**What is needed**
In the listing below, find each line that holds the string "shoulder" and copy it.

**Supplied material**
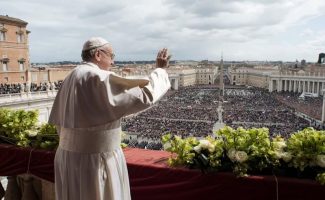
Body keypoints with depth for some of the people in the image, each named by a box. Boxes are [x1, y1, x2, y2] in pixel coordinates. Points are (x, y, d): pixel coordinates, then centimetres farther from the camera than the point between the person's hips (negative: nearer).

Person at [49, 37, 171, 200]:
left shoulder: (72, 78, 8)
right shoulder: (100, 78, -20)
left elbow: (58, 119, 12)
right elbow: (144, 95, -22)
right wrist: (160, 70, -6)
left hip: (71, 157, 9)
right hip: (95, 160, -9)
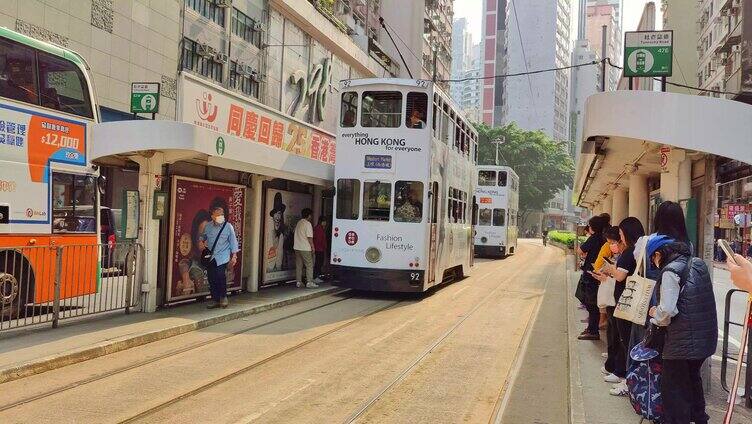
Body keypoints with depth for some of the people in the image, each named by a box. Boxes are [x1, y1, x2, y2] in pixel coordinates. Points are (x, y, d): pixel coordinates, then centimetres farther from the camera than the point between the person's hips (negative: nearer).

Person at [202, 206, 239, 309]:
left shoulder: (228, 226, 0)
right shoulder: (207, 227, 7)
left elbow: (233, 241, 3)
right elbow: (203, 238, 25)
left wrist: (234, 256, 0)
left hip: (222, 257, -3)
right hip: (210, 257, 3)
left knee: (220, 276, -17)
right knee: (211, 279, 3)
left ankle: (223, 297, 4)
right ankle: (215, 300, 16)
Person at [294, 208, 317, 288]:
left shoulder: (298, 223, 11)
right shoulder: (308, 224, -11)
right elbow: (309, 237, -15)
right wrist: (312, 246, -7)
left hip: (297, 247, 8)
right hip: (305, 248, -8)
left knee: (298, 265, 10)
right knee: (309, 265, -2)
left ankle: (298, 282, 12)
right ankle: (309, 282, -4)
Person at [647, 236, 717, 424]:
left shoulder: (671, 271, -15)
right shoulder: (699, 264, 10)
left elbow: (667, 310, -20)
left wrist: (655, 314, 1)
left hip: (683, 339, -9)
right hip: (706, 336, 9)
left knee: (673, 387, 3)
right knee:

**Response area**
left shoulder: (72, 78, 8)
right shoulder: (100, 78, -20)
left shoulder: (228, 226, 0)
right shoulder: (207, 227, 7)
left shoulder: (298, 223, 11)
right shoulder: (308, 224, -11)
left shoulder: (671, 271, -15)
right shoulder: (699, 264, 10)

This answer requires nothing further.